Furthermore, some folks simply don't do well on 100% oxygen, period.
It tends to dry out the mucous membranes of the nose and throat,
and prolonged breathing gives some people middle-ear problems.
Others suffer from "altitude sickness" that is a mild
form of "the bends."
Supplemental oxygen can also be problem if you carry a lot of
passengers. That oxygen bottle can last a long time if only one
or two people are breathing from it, but four or six can empty
it pretty fast. Furthermore, some passengers simply don't care
to fool with oxygen paraphernalia (cannulas or masks), and other
passengers (particularly children and infants) can't easily be
persuaded to use oxygen.
So if you tend to carry passengers or if you're one of those folks
who have a problem breathing through a tube, you may want to give
serious thought to a pressurized aircraft.
What does pressurization cost?
The costs involved are significant, however. Pressurized aircraft
are more expensive to buy, more expensive to operate, and more
expensive to maintain.
Let's look at a specific example. According to the latest Blue
Book, a pressurized 1980 Cessna 340A sells for an average retail
price of $265,000. Its unpressurized counterpart, a 1980 Cessna
T310R, has an average retail price of $168,000. So the pressurized
airplane commands nearly a $100,000 premium.
At the same time, the 340A weighs about 500 pounds more than the
T310R (but has no more useful load), burns 3 gallons-per-hour
more, and cruises a few knots slower at most altitudes.
Maintenance of the pressurized bird is also more expensive, but
not for the reason you might think. The pressurization system
itself requires very little maintenance and seldom gives any trouble.
When it does, the fix is usually quite simple: repairing a bad
door seal or cleaning a sticky outflow valve.
But pressurization makes certain other maintenance tasks much
more difficult and time-consuming. Installing a GPS antenna, a
fuel totalizer, or a multi-probe EGT system, for example, is a
far more difficult job on a pressurized airplane because of the
need to bring wiring through the pressure vessel. Changing an
engine control cable or a fuel line are also far more labor-intensive
for exactly the same reason.
It's difficult to quantify the additional maintenance cost of
pressurization in terms of a dollars-per-hour figure. Most routine
maintenance operations are no more difficult on a pressurized
airplane. But certain functions that involve penetrating the pressure
vessel can be a great deal more difficult, and therefore expensive.
In addition, pressurized airplanes tend to have more engine problems
than non-pressurized ones. Again, this is not the fault of the
pressurization system. It's simply because pressurized airplanes
tend to spend a lot more of their life flying at high altitudes
than non-pressurized ones. A Cessna T310R pilot will think twice
before climbing up to the flight levels simply because doing so
requires him to use oxygen, while a Cessna 340A pilot will climb
up there without thinking twice about it.

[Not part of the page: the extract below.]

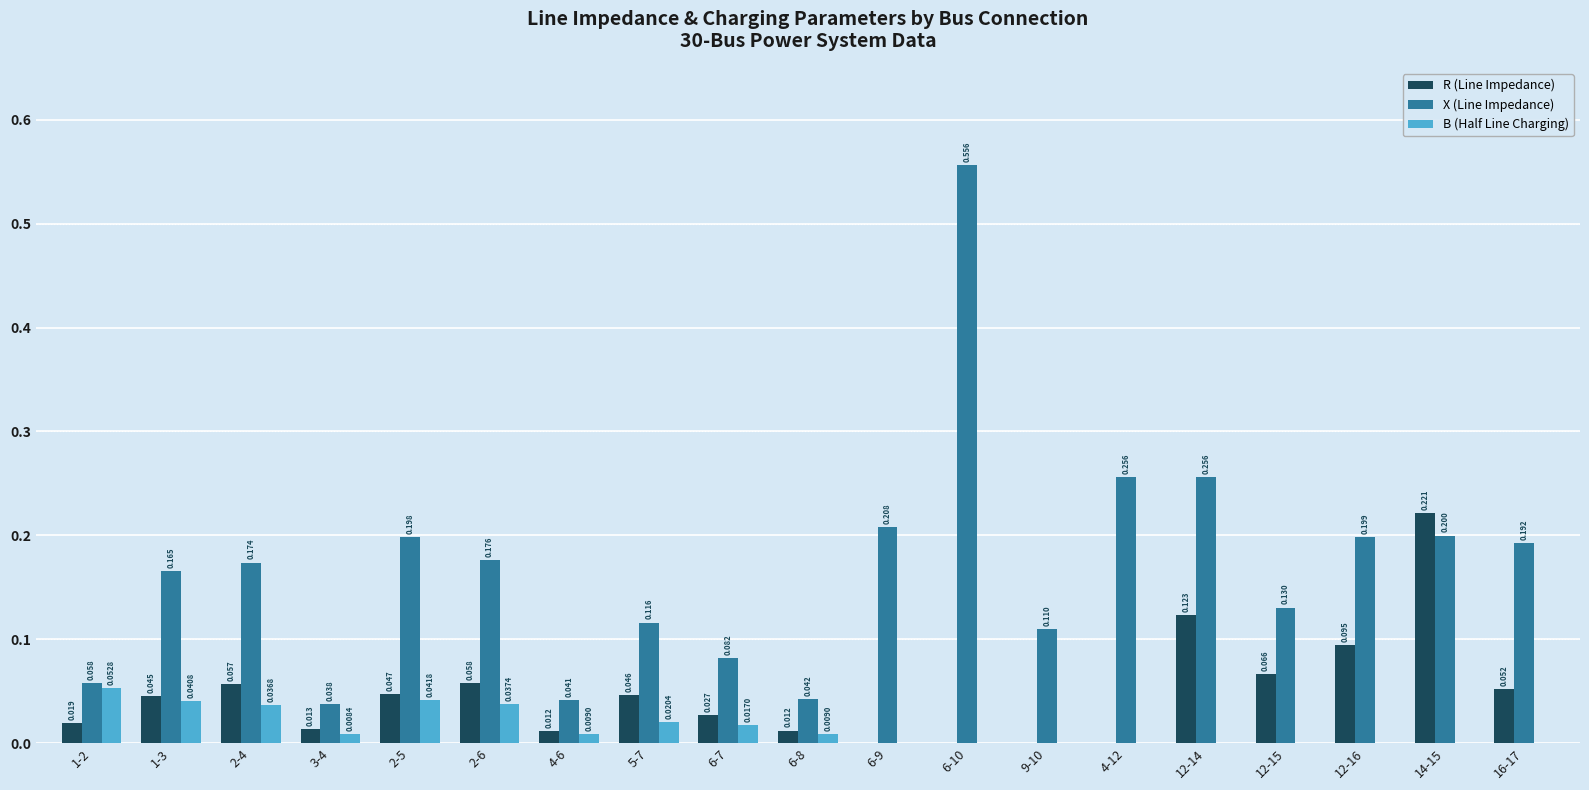

Which series has the largest total across all categories?

X (Line Impedance)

At high altitudes, the turbo works harder and the engine runs
hotter. In the long run, this means that all other things being
equal, a pressurized airplane will generally experience worse
engine longevity than its unpressurized sibling.

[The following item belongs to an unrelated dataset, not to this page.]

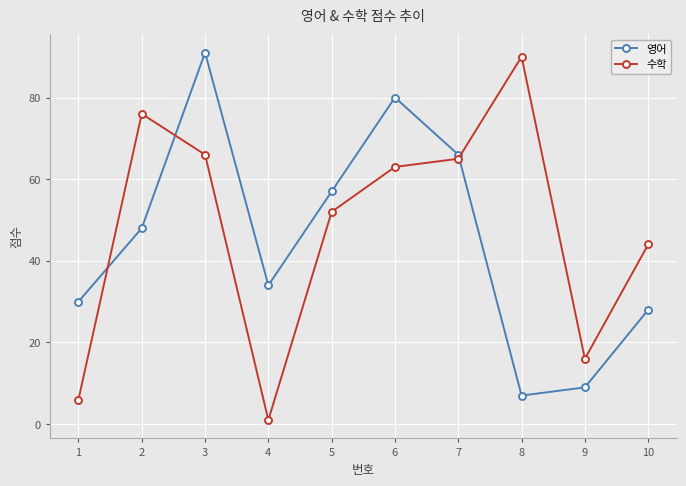

What is the sum of the 영어 values at 3 and 5?

148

Of course, all other things don't have to be equal. A pressurized
airplane in the hands of a pilot who pays meticulous attention
to proper powerplant management (warm-up, cool-down, power settings,
leaning, temperature control) can have very good luck with engines.
And a turbocharged-but-unpressurized airplane in the hands of
a ham-fisted pilot can prove to be a maintenance disaster.

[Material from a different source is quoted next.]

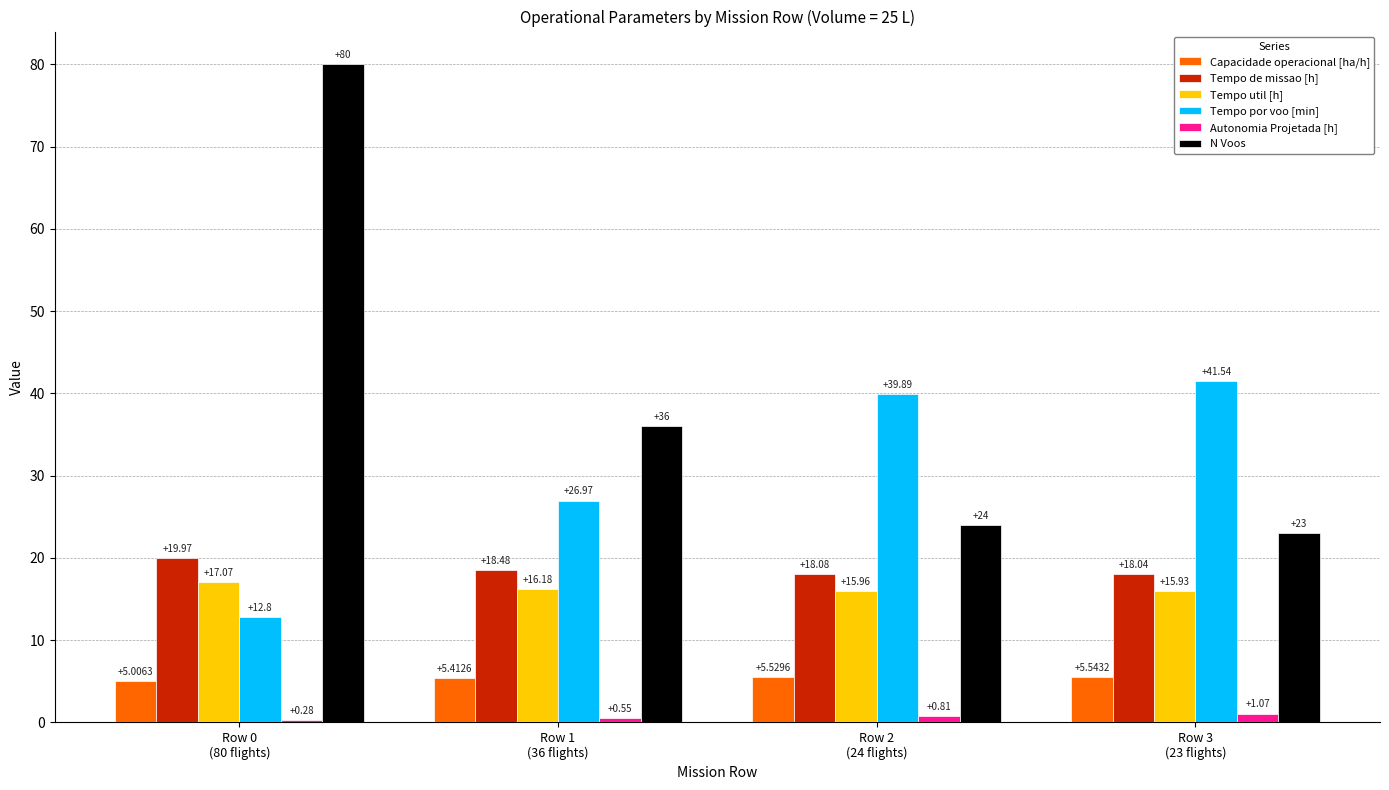

What is the average value of the Tempo de missao [h] series?

18.6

If you use your airplane as a serious traveling machine—especially
if you fly long trips in instrument weather like I do—you should
seriously consider turbocharging.
If you pay careful attention to powerplant management, use conservative
power settings, avoid troublesome engines (e.g., highly-boosted,
fixed-wastegate, or most aftermarket add-ons), and be careful
with aftermarket intercoolers, I think you'll find—as I did—that
the benefits of turbocharging far outweigh its very modest costs.
If you don't do much flying to high-altitude airports, the greatest
benefits of turbocharging lie in avoiding icing, thunderstorms,
And sooner or later, you'll catch one of those 100-knot tailwinds
and put a big smiley-face in your logbook.